◆ **Text**:
[Start of section]
- Education: Brown University; University of Illinois Urbana-Champaign;
- Scientific career
- Fields: Geology
- Workplaces: University of Texas

= Sharon Mosher =

American geologist

Sharon Mosher is an American geologist. She did her undergraduate work at University of Illinois Urbana-Champaign. After earning an MSc from Brown University, she returned to the University of Illinois to get her PhD in Geology in 1978. She was a professor at the University of Texas at Austin her entire career, and since 2001, she has held the William Stamps Farish Chair at University of Texas at Austin. From 2009 to 2020 she served as dean of the Jackson School of Geosciences at Texas, the largest geosciences academic institution in the country.
[End of section]
◆ **Job 1**:
Please print the part of the Sharon Mosher text between "Sharon Mosher is" and "in the country.", inclusive.

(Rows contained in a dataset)
[Start of section]
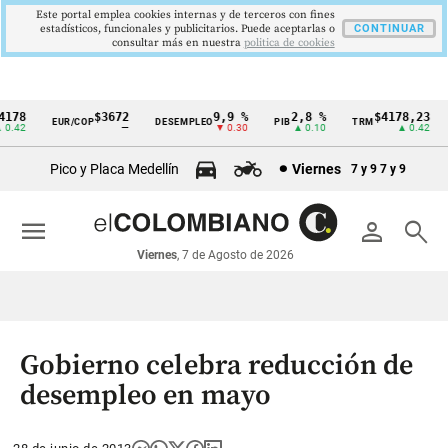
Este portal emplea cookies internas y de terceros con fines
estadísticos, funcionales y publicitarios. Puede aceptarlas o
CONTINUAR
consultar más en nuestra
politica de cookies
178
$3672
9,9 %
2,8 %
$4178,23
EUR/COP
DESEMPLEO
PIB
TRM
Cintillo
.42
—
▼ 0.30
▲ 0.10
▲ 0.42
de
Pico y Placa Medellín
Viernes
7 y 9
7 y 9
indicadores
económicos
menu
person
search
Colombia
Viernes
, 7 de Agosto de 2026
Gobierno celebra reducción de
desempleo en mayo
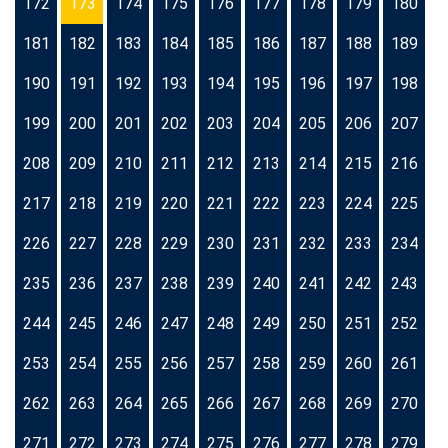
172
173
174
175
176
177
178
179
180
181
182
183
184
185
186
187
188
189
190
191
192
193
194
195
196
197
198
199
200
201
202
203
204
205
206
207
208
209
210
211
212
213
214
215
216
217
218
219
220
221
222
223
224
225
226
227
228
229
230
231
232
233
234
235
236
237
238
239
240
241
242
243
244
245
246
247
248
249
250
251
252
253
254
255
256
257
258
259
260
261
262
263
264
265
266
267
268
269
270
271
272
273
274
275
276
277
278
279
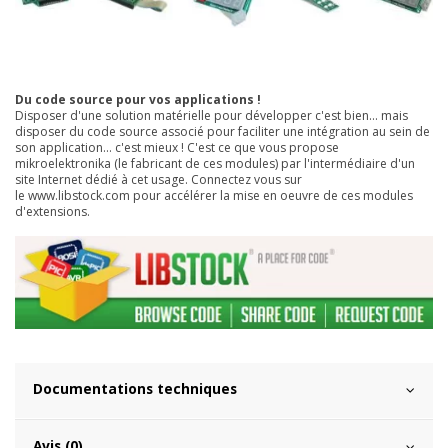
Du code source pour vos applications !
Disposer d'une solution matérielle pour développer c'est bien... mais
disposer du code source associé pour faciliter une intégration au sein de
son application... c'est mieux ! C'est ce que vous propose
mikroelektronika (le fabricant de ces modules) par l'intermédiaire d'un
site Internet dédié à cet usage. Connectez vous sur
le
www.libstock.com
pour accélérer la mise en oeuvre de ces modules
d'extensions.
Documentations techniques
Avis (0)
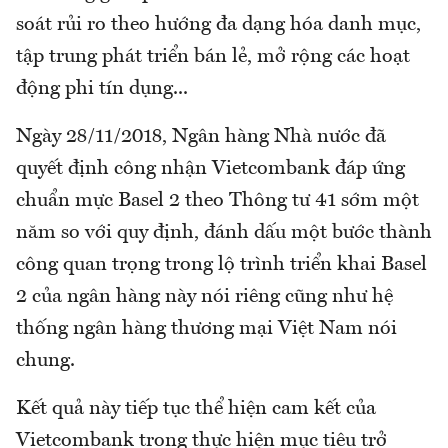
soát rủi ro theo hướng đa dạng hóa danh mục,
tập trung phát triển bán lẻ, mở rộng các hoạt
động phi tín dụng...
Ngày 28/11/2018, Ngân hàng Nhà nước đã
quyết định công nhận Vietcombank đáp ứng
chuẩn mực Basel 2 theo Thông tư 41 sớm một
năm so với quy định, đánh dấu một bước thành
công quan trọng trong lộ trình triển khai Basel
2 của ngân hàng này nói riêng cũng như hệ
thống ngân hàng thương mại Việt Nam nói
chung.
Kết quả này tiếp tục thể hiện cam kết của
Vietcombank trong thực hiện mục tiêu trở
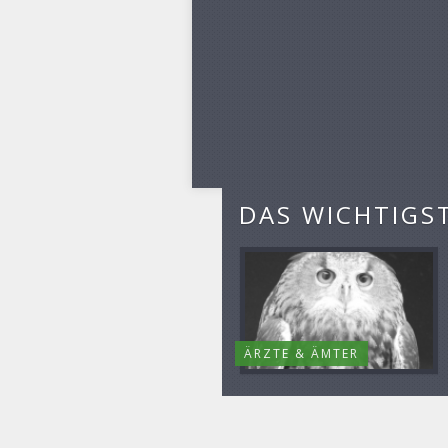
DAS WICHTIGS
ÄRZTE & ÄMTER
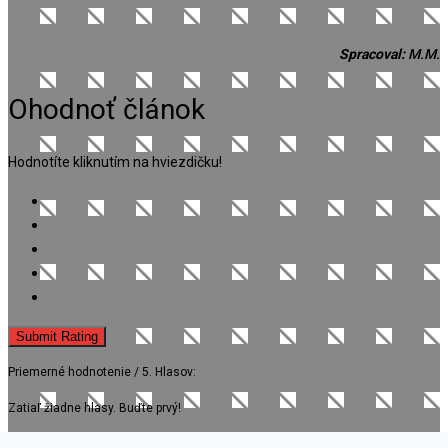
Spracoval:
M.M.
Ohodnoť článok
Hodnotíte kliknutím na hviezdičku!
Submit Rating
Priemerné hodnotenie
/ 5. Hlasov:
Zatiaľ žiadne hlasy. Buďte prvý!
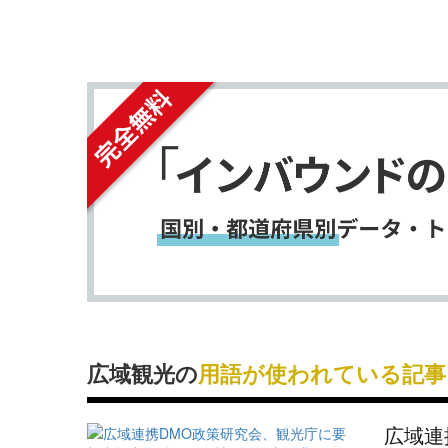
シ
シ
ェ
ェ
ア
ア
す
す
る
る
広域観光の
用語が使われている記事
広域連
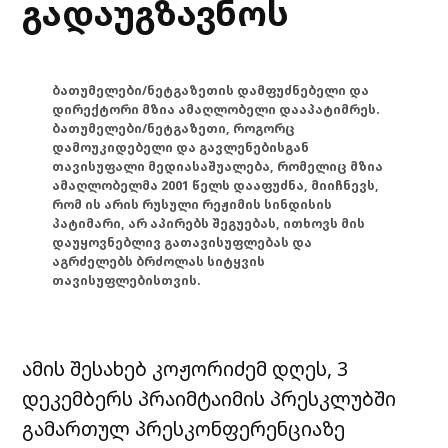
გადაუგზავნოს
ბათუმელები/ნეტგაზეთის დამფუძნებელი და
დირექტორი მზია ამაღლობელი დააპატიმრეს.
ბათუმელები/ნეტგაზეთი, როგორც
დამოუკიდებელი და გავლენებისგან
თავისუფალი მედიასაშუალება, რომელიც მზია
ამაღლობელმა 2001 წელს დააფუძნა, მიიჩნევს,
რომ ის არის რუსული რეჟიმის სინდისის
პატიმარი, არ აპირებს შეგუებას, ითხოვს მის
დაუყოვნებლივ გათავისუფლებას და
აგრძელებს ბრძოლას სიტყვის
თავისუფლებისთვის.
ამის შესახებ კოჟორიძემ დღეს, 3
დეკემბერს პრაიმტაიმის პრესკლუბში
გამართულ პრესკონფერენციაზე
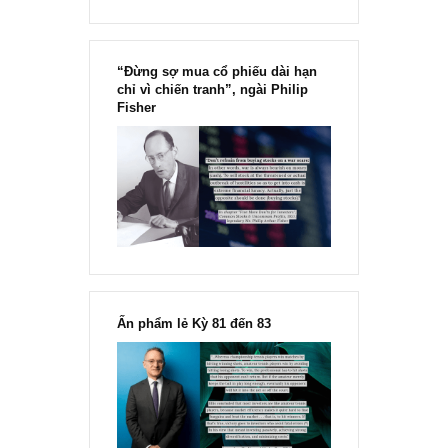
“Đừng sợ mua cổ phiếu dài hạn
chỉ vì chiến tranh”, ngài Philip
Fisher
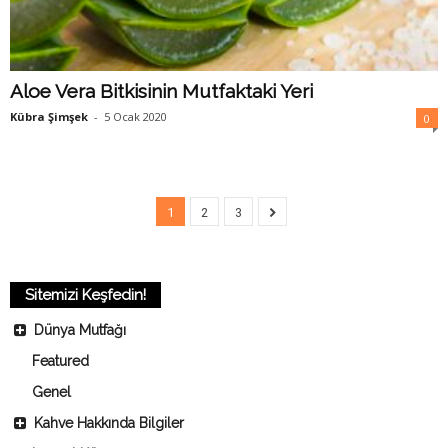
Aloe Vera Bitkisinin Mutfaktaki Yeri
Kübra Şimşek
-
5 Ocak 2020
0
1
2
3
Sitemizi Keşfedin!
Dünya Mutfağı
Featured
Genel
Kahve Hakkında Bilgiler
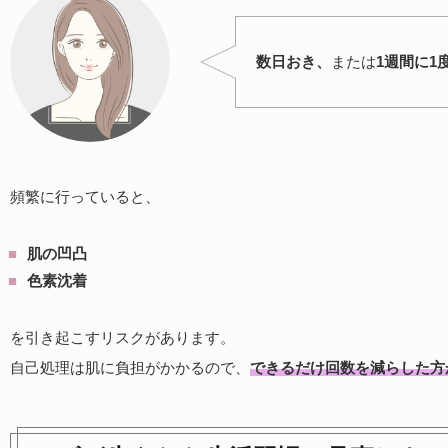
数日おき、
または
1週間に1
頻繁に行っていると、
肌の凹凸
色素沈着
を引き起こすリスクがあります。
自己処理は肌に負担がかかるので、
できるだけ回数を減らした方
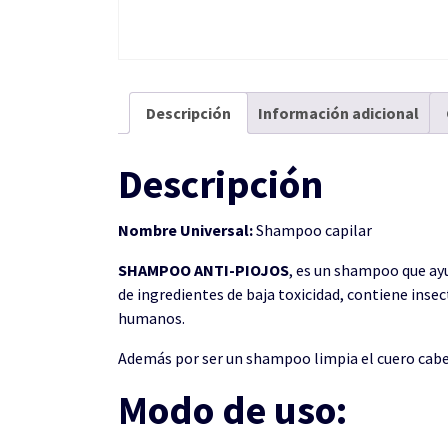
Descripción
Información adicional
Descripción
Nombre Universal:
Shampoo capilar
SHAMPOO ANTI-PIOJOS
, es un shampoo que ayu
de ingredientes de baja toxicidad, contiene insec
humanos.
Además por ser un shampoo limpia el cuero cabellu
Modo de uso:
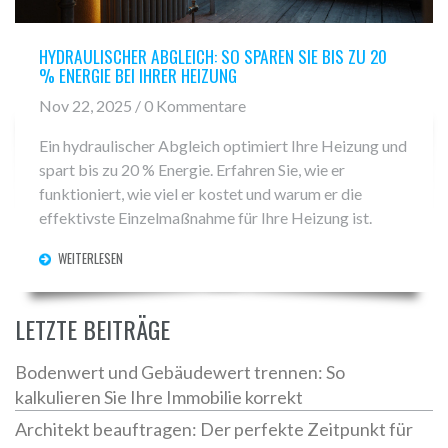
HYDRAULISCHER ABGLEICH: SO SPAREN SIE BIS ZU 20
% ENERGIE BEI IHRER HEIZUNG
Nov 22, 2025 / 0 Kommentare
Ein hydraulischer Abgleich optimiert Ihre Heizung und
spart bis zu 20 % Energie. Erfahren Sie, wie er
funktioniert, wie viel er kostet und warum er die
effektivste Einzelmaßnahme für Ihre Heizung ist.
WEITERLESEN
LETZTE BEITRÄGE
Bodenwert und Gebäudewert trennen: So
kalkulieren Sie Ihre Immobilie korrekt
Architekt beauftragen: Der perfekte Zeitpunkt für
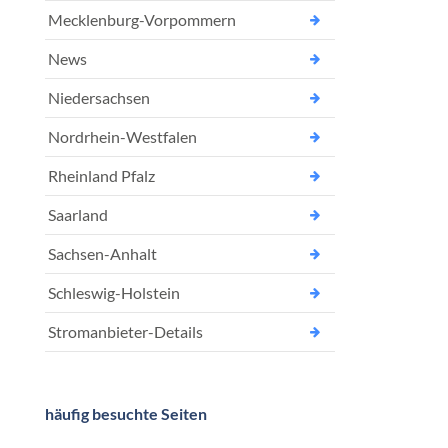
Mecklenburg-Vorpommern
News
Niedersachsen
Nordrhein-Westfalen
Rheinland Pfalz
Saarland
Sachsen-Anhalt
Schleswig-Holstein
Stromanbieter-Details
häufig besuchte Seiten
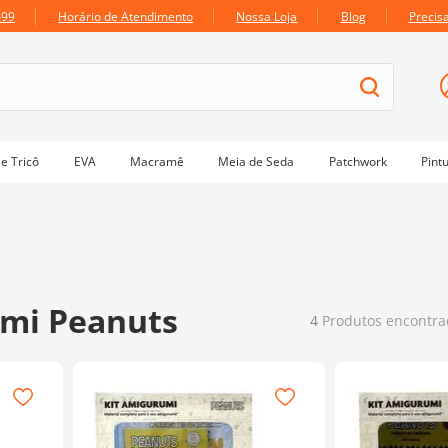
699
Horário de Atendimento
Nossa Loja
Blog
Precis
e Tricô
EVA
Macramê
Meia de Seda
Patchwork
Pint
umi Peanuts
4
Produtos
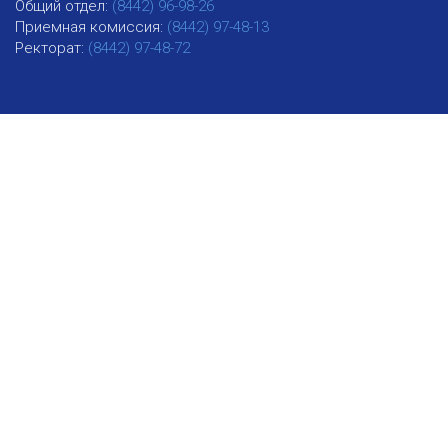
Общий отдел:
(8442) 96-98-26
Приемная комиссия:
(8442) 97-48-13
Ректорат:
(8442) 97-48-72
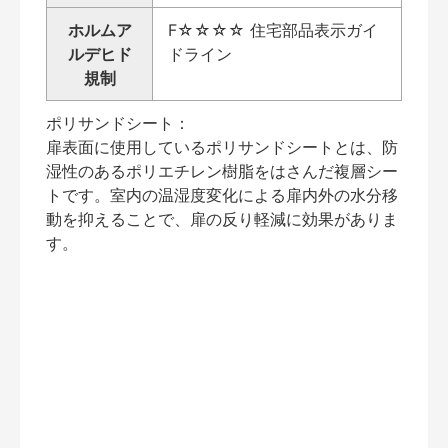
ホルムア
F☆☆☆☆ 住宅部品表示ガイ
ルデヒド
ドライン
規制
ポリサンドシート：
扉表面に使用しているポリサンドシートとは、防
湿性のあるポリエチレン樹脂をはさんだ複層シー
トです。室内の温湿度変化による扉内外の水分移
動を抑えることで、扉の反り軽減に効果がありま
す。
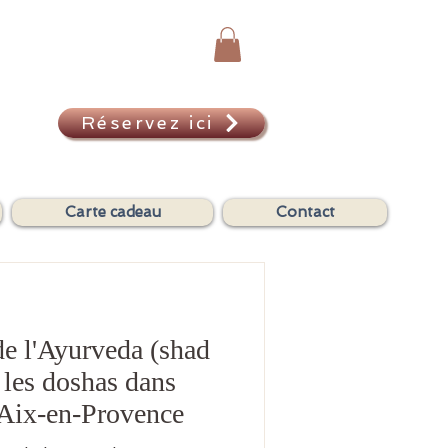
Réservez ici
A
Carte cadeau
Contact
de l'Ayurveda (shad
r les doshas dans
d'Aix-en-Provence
[End of section]
◆ **Job 2**:
Edit the rows from the line holding "Mecklenburg-Vorpommern" through the end of the rows, inclusive, by replacing "Saarland" with "Bayern" and leaving everything else unchanged. Return only those rows, without the pictures.

◆ **Output 1**:
Sharon Mosher is an American geologist. She did her undergraduate work at University of Illinois Urbana-Champaign. After earning an MSc from Brown University, she returned to the University of Illinois to get her PhD in Geology in 1978. She was a professor at the University of Texas at Austin her entire career, and since 2001, she has held the William Stamps Farish Chair at University of Texas at Austin. From 2009 to 2020 she served as dean of the Jackson School of Geosciences at Texas, the largest geosciences academic institution in the country.

◆ **Output 2**:
Mecklenburg-Vorpommern
News
Niedersachsen
Nordrhein-Westfalen
Rheinland Pfalz
Bayern
Sachsen-Anhalt
Schleswig-Holstein
Stromanbieter-Details
häufig besuchte Seiten
699
Horário de Atendimento
Nossa Loja
Blog
Precis
e Tricô
EVA
Macramê
Meia de Seda
Patchwork
Pint
umi Peanuts
4
Produtos
Общий отдел:
(8442) 96-98-26
Приемная комиссия:
(8442) 97-48-13
Ректорат:
(8442) 97-48-72
ホルムア
F☆☆☆☆ 住宅部品表示ガイ
ルデヒド
ドライン
規制
ポリサンドシート：
扉表面に使用しているポリサンドシートとは、防
湿性のあるポリエチレン樹脂をはさんだ複層シー
トです。室内の温湿度変化による扉内外の水分移
動を抑えることで、扉の反り軽減に効果がありま
す。
Réservez ici
A
Carte cadeau
Contact
de l'Ayurveda (shad
r les doshas dans
d'Aix-en-Provence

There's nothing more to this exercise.